Las emotivas reacciones ante la nueva Ariel han coincidido en el tiempo con una noticia de la que nos informó, entre otros, este mismo periódico en el siempre convulso arranque de curso otoñal: las diferentes versiones que tendrá la asignatura de Geografía e Historia, obligatoria durante los cuatro cursos de la ESO, en cada comunidad autónoma. Madrid, destacando dentro del conjunto, ha resultado ser la única que no ha incorporado uno de los epígrafes que figuran en el currículo de la nueva ley de Educación: el que corresponde a “las personas invisibilizadas de la historia: mujeres, esclavos y extranjeros. Marginación, segregación, control y sumisión en la historia de la humanidad. Personajes femeninos en la historia. La resistencia a la opresión”.

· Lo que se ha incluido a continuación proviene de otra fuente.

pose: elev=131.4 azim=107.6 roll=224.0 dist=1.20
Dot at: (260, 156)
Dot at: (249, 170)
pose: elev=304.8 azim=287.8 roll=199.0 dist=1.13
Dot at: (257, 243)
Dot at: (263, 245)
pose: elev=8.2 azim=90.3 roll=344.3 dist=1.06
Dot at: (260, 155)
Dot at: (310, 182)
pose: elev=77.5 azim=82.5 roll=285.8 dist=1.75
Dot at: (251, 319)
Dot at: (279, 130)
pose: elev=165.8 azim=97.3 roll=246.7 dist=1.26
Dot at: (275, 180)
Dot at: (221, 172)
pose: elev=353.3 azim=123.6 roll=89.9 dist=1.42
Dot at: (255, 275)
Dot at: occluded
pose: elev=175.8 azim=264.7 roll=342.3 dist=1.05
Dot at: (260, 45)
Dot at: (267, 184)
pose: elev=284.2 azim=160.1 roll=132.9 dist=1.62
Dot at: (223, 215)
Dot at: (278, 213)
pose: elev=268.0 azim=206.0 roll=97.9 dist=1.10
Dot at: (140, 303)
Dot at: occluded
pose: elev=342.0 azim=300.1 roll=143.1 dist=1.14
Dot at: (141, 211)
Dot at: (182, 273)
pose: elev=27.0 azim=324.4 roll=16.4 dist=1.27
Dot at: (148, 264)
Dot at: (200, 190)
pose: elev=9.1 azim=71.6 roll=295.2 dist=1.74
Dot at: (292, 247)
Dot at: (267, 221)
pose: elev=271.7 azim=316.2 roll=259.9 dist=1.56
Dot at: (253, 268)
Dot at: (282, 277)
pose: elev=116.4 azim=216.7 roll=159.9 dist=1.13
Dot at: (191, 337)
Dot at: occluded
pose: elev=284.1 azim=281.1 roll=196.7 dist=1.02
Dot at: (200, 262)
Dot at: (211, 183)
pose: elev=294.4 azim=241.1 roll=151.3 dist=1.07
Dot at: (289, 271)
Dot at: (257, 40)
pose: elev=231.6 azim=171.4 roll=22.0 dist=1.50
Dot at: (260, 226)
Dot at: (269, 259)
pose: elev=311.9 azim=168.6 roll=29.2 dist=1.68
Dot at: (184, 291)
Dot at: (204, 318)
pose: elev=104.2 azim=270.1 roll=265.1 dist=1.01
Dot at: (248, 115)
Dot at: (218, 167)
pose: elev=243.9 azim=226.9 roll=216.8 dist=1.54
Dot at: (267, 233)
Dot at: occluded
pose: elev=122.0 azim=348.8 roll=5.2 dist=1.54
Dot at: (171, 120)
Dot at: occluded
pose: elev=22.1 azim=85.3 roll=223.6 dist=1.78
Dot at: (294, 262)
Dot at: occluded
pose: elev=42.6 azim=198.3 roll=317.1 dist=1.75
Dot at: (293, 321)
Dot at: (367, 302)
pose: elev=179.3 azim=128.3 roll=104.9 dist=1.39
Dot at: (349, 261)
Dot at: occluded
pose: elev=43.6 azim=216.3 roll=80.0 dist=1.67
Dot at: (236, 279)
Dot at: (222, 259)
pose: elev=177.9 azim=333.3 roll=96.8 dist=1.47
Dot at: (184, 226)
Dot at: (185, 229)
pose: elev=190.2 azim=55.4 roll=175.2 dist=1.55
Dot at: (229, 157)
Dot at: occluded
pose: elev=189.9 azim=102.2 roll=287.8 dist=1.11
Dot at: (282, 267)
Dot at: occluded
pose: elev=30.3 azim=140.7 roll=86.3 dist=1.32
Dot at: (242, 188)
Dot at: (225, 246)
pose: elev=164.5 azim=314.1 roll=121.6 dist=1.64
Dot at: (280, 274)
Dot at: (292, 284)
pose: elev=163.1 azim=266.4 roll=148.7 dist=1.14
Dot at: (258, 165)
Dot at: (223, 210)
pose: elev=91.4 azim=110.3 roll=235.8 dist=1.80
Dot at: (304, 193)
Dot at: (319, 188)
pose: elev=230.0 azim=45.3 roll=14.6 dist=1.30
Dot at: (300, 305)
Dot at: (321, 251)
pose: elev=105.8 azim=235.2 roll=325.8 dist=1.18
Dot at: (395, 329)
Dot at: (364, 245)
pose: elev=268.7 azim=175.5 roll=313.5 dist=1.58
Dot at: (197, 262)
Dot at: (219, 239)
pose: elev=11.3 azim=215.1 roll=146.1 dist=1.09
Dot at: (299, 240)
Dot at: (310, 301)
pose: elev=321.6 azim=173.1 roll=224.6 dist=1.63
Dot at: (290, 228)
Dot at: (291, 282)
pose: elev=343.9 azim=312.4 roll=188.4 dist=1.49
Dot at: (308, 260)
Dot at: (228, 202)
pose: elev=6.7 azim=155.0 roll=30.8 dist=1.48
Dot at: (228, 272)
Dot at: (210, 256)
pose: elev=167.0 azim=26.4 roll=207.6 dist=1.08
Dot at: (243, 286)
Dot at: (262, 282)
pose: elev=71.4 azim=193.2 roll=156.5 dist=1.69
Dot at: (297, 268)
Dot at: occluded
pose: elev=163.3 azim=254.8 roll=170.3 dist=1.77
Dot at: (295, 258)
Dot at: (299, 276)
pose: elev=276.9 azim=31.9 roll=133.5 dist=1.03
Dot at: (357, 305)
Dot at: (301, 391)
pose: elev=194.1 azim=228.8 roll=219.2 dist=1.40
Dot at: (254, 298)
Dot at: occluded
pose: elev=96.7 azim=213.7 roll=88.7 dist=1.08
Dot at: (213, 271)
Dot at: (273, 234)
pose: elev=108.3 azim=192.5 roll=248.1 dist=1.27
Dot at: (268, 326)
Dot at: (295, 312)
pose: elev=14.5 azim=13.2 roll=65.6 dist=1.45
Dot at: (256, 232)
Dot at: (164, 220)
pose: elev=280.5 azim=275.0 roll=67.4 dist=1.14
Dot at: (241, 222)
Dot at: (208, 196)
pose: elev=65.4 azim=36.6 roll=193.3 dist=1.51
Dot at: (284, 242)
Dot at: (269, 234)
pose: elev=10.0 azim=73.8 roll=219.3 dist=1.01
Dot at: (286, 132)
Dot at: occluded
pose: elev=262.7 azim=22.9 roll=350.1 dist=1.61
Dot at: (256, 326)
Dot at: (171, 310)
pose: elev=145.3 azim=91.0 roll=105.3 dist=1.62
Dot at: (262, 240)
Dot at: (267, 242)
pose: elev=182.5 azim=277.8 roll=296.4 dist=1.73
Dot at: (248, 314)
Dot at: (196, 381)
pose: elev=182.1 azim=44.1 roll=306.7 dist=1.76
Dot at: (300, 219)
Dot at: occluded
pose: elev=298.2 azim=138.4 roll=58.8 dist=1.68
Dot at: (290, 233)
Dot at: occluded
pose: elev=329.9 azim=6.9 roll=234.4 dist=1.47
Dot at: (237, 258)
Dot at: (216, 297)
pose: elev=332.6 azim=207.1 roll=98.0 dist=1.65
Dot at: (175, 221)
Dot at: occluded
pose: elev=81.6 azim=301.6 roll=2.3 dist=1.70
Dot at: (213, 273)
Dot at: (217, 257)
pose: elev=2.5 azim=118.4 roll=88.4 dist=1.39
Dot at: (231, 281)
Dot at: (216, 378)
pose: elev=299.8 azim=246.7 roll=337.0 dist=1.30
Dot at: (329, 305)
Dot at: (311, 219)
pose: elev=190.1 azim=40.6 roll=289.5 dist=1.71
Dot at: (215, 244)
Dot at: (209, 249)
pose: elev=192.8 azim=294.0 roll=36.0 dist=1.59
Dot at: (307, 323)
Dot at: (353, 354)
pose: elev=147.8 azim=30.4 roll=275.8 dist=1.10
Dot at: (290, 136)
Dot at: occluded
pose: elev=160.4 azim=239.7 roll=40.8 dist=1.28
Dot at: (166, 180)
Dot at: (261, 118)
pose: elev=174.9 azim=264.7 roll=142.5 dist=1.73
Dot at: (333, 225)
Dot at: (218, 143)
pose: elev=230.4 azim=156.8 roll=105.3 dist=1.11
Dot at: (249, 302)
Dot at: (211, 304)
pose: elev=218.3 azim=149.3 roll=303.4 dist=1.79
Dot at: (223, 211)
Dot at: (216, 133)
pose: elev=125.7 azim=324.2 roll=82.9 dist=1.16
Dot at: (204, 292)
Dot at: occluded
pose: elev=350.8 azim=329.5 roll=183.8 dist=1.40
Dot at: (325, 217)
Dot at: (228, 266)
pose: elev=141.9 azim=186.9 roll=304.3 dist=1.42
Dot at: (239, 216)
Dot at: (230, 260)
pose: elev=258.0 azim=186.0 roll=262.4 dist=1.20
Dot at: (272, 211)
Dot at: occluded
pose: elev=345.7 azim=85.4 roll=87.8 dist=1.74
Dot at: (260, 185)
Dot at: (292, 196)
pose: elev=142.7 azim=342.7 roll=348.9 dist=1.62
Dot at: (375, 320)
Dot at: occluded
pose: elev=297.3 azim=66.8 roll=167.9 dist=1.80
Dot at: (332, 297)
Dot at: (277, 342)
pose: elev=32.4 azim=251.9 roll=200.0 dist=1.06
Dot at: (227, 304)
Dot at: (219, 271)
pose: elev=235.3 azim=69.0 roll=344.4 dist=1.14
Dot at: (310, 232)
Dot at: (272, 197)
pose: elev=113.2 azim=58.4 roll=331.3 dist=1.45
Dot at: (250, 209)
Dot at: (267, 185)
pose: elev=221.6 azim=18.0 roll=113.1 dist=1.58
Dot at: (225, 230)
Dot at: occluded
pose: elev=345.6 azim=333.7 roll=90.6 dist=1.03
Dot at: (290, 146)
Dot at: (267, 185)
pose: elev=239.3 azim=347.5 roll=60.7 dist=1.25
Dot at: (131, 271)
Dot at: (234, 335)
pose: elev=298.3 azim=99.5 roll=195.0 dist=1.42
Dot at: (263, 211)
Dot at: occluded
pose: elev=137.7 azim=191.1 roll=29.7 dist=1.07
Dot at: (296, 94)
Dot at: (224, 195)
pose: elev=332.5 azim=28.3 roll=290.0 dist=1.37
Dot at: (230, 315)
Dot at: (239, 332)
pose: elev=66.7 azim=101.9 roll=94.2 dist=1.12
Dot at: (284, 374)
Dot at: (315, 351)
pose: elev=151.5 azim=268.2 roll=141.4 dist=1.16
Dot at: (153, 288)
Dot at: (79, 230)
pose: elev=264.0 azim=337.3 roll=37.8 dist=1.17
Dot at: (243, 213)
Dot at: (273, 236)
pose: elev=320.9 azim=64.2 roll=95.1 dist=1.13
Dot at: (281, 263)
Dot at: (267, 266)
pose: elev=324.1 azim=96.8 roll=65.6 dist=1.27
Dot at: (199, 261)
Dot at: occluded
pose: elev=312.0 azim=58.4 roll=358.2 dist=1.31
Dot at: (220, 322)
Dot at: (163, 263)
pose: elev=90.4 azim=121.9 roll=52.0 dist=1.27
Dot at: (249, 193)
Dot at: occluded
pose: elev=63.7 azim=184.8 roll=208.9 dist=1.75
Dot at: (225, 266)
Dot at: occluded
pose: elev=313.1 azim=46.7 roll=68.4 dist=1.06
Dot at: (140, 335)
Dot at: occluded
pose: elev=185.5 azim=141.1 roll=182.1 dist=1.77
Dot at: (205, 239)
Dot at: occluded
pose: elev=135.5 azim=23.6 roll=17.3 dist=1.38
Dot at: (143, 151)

La invisibilización otra vez. Ese concepto ignorado y acompañado de la minusvalorización de hacer presentes a las voces ausentes, como si se tratase de una nimiedad. Habrá que tirar de didáctica: cualquiera que sepa mínimamente sobre los procesos de enseñanza de la Historia debería tener claro, no ya solo la reiterada importancia de los referentes que hasta ahora han faltado dentro de un discurso androcéntrico, eurocéntrico y otros cuantos céntricos más, sino, igualmente, la necesidad de incorporar nuevas miradas y perspectivas que permitan reelaborar los relatos, modificar los enfoques y transformar la manera en la que se cuenta la historia. En definitiva, preocuparse por “las personas invisibilizadas”, como señala sintéticamente la ley, y por las narraciones que han contribuido a ello. Como nos recordó Pierre Bourdieu —y no en vano en las facultades de Educación se aprende sociología—, a base de omisiones y exclusiones también se ejerce violencia; una violencia que es simbólica, pero que igualmente, como se desprende de la sorpresa que acompaña a la emoción de las niñas de TikTok, daña y hiere. En todo caso, por si no basta con la didáctica, tiraremos de poesía: la de la gran Adrienne Rich en su ensayo Resistirse a la amnesia: “Sin conocer nuestra propia historia no podemos imaginar un futuro, porque carecemos del valioso recurso que significa saber de dónde venimos, conocer el coraje y las vacilaciones, las aspiraciones y las derrotas de quienes nos precedieron”. Difícil expresarlo mejor. Quizá no estaría de más hacer caso de la poesía y de la didáctica y dejar de considerar que la visibilización es, sin más, un frívolo y prescindible anecdotario.

Zira Box es profesora en la Facultad de Ciencias Sociales de la Universitat de València.